Il se disait vétérinaire et vétéran de la guerre d'Afghanistan. Il n'était ni l'un ni l'autre. Bien qu'il se soit inventé un diplôme et un passé militaire, Michel-Éric Castonguay a obtenu une autorisation de sécurité de niveau 2 (secret) nécessaire pour devenir attaché politique de deux ministres à Ottawa.

En 2010-2011, M. Castonguay a travaillé successivement pour Christian Paradis et Denis Lebel, alors ministres conservateurs dans le cabinet de Stephen Harper. Comme tous les futurs employés du gouvernement fédéral, M. Castonguay a fait l'objet d'une enquête préalablement à son embauche.

Malgré cette enquête, personne n'a relevé, à l'époque, que son curriculum vitae était truffé de mensonges.

La Presse a rapporté mardi que, contrairement à ce qu'il avait soutenu pendant des années, Michel-Éric Castonguay n'avait jamais servi dans l'armée. Il n'est pas davantage titulaire d'un doctorat en médecine vétérinaire de l'Université de Glasgow, en Écosse.

Tâche a — Combien de lignes des enregistrements contiennent le mot "details", en respectant les majuscules et les minuscules ? Répondez uniquement par ce nombre.

Les données —
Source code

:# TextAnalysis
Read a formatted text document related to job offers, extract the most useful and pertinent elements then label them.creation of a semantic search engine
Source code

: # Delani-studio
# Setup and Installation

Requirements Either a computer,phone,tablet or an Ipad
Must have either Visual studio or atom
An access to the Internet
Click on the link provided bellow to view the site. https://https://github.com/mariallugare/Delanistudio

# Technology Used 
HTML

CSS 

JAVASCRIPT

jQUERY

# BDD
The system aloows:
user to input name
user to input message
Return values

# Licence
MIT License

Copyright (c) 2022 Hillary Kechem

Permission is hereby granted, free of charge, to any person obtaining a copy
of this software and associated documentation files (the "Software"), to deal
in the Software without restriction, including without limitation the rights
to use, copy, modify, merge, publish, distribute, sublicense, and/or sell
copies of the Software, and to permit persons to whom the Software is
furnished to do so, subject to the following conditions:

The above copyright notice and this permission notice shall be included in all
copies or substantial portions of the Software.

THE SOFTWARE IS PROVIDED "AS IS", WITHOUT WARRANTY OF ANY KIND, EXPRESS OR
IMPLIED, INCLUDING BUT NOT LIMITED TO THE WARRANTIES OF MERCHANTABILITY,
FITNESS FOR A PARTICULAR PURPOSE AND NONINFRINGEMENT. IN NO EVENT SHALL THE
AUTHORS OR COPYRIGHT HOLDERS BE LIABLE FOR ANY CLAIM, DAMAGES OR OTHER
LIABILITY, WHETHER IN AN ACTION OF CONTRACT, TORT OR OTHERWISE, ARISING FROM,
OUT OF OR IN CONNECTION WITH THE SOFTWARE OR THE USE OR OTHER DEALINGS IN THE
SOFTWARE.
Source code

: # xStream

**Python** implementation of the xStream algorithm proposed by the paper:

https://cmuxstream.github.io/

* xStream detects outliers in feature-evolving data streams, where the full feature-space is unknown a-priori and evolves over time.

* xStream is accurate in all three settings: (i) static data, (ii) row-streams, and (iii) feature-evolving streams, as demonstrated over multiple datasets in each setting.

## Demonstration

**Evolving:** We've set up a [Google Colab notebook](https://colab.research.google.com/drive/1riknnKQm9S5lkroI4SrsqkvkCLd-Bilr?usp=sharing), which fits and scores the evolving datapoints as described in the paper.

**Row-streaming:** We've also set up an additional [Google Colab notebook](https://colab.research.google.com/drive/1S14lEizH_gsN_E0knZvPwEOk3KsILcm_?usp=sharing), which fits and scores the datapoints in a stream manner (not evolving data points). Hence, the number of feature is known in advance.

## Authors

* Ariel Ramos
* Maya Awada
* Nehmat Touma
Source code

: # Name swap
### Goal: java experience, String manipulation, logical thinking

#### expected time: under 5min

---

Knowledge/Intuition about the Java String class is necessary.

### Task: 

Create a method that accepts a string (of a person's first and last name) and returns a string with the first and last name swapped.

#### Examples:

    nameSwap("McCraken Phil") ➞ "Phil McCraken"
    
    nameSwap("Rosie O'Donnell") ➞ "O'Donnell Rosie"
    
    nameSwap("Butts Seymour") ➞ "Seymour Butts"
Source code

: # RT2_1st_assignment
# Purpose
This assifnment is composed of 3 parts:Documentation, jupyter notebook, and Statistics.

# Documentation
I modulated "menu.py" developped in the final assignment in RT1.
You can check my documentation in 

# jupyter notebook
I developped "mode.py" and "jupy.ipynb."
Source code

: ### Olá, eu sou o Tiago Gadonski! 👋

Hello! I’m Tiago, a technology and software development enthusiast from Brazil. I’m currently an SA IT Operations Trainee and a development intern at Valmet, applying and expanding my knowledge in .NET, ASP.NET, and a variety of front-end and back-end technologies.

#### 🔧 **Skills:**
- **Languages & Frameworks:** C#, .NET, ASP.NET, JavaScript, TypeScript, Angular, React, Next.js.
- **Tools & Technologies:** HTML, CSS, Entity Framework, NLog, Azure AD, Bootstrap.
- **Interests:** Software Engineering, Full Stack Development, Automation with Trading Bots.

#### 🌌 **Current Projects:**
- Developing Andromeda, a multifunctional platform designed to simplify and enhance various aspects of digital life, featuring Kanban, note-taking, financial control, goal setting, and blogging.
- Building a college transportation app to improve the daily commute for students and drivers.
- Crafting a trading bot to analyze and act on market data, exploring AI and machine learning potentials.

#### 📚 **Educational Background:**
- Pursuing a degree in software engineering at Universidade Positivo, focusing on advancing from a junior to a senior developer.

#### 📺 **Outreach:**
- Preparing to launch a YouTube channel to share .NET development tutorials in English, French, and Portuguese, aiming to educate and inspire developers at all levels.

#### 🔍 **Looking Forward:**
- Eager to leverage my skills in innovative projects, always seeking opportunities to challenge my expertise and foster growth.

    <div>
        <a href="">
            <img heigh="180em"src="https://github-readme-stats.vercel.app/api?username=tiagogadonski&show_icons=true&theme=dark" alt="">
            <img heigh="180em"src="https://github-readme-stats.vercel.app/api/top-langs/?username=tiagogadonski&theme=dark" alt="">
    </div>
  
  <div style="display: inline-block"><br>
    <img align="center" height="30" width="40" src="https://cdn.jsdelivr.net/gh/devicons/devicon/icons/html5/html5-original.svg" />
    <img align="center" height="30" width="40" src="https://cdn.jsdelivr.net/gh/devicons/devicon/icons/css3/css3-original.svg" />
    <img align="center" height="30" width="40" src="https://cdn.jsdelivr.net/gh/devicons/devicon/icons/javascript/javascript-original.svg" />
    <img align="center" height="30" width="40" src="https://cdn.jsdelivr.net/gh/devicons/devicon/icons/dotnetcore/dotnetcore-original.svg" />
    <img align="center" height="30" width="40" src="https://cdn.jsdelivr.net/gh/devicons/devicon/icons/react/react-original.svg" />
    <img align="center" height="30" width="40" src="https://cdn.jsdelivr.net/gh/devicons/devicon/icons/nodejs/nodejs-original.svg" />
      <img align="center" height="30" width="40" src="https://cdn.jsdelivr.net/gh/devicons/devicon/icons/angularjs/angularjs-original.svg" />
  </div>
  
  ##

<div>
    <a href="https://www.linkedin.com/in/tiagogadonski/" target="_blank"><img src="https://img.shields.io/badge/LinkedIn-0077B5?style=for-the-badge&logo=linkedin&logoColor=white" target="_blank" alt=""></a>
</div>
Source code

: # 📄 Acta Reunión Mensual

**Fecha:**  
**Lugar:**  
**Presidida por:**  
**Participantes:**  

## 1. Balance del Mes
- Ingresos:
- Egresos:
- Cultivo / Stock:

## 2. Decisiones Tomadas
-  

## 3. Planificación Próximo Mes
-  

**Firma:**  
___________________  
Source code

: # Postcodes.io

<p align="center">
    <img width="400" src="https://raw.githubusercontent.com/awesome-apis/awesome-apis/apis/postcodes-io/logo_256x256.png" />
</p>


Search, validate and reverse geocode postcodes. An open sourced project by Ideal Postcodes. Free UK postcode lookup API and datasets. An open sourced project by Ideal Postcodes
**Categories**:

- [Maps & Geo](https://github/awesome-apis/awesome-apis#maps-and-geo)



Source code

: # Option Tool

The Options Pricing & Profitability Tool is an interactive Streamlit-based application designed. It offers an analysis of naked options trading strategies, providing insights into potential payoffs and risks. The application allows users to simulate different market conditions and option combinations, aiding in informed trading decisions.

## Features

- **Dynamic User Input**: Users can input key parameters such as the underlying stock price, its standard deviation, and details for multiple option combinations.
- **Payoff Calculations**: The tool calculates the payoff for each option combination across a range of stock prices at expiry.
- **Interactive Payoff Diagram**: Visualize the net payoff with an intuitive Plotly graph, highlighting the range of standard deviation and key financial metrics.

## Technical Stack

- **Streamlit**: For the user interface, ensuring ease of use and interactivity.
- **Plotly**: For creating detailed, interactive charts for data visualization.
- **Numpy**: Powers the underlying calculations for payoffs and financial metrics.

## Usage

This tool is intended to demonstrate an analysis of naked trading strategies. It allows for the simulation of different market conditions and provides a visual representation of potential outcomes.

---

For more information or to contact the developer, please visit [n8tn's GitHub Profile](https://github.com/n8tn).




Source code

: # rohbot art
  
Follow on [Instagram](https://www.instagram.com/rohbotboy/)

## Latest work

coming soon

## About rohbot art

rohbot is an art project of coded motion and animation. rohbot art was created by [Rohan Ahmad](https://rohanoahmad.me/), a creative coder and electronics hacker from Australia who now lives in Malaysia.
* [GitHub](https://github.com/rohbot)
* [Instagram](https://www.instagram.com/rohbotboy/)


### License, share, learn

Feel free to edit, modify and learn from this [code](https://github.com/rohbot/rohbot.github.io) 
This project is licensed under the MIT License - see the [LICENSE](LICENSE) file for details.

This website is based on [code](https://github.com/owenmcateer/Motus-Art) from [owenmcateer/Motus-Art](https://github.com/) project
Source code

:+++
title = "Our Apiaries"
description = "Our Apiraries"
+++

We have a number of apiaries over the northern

Tâche b — Poursuivez l'article sur Michel-Éric Castonguay à la suite de sa dernière phrase.

Réponse a — 2

Réponse b —
« Toutes les démarches nécessaires avaient été faites par l'équipe, assure Denis Lebel, ancien ministre d'État à l'Agence de développement économique Canada pour les régions du Québec. Il fallait toujours faire des enquêtes de sécurité pour les employés, en fonction de ce qu'ils avaient comme responsabilités. »

Pourtant, si le travail avait été effectué dans les règles établies par le gouvernement fédéral, M. Castonguay ne serait pas passé à travers les mailles du filet. La « Norme sur la sécurité du personnel », en vigueur à l'époque où M. Castonguay a été embauché, exigeait en effet de s'assurer de la fiabilité des employés.

La Norme exigeait notamment « une vérification des données personnelles, des études, des titres et des qualités professionnelles et des données sur l'emploi ainsi que des références. »

- Alain Belle-Isle, porte-parole du Secrétariat du Conseil du Trésor du Canada

Ce filtrage de sécurité des fonctionnaires et du personnel politique a été instauré dans les années 80 « afin de protéger les intérêts et la sécurité du gouvernement du Canada et de sa population », ajoute le porte-parole.

Trois niveaux de sécurité sont attribués aux employés du gouvernement fédéral. En vertu de la présente Norme et de celle qui l'a précédée, « toutes les personnes travaillant dans les cabinets des ministres [...] doivent obtenir une autorisation de sécurité de niveau 2 [secret] avant leur nomination ».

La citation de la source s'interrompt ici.